Author Christobel Mattingley has died, aged 87.

Mattingley wrote over 50 books, 47 of which were for children. After publishing her first book, The Picnic Dog (Hamish Hamilton), in 1970, Mattingley went on to win numerous awards for her work. Rummage (illus by Patricia Mullins, Angus & Robertson) won the Children’s Book Council of Australia (CBCA) Children’s Book of the Year Award in both the Younger Readers and Picture Book categories, while her YA novel No Gun for Asmir (Text) was highly commended in the 1994 Australian Human Rights Awards.

Born in 1931 in Brighton, South Australia, Mattingley moved to Sydney and then Tasmania as a child, before graduating from the University of Tasmania. In 1951 she gained her formal librarianship qualifications before going on to work as a librarian at various South Australian schools until the late 1970s, when she stopped working as a librarian in order to write full-time.

In 1978 Mattingley became a part-time student in Aboriginal Studies at the South Australian College of Advanced Education and, after graduating, researched and edited the book Survival In Our Own Land: ‘Aboriginal’ experiences in ‘South Australia’ since 1836 (told by Nungas and others, Wakefield, 1988).
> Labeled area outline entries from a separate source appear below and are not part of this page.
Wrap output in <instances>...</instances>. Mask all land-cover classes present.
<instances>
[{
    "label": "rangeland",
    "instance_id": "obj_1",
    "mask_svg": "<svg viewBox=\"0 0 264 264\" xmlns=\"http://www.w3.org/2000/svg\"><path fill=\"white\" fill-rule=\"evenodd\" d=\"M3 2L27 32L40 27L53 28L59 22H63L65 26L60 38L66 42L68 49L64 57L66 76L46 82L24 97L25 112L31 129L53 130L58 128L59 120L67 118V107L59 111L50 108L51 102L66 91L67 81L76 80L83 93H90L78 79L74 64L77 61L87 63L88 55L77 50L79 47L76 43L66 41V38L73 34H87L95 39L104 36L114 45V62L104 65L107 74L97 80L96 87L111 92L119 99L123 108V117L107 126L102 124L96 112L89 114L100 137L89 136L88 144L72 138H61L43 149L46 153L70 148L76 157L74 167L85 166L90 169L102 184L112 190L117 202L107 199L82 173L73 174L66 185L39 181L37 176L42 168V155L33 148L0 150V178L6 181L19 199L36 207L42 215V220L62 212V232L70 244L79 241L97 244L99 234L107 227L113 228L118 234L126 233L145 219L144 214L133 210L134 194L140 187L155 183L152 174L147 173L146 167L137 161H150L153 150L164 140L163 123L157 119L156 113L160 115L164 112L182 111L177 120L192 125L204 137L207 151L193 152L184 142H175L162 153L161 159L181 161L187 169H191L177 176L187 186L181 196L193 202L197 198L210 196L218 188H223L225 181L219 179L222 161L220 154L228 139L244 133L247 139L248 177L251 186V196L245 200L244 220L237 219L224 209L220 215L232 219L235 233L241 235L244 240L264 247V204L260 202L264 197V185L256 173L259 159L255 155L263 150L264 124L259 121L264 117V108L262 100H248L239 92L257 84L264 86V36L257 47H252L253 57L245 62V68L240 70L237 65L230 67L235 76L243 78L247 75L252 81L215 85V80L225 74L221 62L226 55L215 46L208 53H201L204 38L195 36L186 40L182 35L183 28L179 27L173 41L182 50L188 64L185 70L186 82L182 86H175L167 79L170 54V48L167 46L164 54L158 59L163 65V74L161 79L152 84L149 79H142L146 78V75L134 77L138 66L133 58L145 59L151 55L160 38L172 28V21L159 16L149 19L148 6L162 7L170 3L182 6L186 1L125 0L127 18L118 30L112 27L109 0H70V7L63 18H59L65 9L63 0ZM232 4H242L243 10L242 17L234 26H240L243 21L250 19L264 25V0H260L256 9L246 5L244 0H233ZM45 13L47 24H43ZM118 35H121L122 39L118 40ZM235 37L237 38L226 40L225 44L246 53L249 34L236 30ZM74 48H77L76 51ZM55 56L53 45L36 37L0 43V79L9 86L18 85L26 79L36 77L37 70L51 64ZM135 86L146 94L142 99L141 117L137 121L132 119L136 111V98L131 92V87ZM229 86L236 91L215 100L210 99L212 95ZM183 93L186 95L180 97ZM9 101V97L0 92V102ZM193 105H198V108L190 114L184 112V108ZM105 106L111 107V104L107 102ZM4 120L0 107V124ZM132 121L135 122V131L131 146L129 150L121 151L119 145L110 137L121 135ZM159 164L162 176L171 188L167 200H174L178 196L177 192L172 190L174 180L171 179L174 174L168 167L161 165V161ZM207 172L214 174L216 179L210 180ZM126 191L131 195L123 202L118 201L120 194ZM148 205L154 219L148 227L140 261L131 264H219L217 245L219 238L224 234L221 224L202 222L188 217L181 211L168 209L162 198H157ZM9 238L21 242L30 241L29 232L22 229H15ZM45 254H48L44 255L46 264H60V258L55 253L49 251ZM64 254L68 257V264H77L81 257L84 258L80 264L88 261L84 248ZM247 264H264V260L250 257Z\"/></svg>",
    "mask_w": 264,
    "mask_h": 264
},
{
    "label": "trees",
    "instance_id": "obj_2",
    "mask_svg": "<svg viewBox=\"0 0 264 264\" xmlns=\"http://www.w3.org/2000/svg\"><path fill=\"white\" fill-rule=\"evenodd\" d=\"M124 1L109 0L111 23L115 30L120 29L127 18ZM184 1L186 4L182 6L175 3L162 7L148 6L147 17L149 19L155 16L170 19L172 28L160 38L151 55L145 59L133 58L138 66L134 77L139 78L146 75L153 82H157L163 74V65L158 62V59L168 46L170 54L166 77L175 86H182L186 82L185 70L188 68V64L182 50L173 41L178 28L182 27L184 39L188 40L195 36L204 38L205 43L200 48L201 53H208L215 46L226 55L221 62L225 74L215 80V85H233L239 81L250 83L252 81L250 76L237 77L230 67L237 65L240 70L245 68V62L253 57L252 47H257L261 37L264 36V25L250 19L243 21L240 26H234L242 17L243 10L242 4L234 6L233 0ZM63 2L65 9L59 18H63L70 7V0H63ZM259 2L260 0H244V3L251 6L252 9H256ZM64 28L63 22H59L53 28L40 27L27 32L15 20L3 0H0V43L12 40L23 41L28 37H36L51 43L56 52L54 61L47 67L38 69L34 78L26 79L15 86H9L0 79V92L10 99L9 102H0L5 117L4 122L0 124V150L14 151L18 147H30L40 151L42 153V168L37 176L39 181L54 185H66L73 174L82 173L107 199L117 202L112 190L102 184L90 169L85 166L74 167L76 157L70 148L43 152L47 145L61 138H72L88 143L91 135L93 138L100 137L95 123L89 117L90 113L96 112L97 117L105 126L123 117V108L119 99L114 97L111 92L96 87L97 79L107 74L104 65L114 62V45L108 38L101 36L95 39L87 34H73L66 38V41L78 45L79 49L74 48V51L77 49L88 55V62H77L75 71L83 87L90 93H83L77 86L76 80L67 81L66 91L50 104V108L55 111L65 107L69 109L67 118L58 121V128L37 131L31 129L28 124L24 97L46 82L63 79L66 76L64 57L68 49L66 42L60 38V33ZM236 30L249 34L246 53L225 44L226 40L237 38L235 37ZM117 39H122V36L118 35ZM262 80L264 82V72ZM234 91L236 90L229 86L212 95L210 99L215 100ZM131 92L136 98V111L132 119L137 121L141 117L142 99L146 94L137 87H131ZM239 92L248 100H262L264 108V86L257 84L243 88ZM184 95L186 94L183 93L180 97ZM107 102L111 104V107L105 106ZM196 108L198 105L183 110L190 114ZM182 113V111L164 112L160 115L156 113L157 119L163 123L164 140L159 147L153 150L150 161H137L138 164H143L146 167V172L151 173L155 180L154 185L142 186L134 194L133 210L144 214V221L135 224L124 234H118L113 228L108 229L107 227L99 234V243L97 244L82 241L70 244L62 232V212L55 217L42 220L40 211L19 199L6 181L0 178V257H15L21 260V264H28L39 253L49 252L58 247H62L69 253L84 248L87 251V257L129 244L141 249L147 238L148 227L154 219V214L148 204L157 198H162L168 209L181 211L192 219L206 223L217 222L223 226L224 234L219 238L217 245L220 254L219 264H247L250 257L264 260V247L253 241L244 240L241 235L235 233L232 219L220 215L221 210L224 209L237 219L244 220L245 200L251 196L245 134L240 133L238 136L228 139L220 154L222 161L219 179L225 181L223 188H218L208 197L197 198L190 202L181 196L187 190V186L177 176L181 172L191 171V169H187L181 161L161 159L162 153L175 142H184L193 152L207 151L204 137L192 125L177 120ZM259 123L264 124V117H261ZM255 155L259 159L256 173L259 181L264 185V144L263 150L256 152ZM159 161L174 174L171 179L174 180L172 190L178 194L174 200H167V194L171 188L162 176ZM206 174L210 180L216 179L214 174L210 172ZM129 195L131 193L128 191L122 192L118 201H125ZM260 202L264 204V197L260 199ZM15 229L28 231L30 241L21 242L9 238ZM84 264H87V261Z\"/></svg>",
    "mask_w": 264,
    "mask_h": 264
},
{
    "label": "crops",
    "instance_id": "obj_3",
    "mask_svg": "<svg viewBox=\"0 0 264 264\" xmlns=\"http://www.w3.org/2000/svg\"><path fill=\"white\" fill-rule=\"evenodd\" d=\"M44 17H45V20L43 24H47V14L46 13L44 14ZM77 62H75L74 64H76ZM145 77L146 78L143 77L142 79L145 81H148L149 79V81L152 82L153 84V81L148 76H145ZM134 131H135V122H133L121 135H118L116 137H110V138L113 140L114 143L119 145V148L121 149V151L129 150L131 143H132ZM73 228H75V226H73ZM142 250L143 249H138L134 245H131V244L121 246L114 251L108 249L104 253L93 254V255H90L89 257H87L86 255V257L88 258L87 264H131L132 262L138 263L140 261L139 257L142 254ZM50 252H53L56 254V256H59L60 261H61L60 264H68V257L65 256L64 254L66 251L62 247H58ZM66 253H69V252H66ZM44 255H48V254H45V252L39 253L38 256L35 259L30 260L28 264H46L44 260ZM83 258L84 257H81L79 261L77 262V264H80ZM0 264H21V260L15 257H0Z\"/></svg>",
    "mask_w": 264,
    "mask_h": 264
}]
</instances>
Mattingley was made a Member of the Order of Australia for service to literature and social justice in 1996 and in 1987 the City of South Perth inaugurated the annual Christobel Mattingley Awards for Young Writers. She was made an Honorary Doctor of the University of South Australia in 1995 and an Honorary Doctor of Letters of the University of Tasmania in 2015. In February this year, Mattingley was awarded Honorary Membership of the CBCA South Australian branch.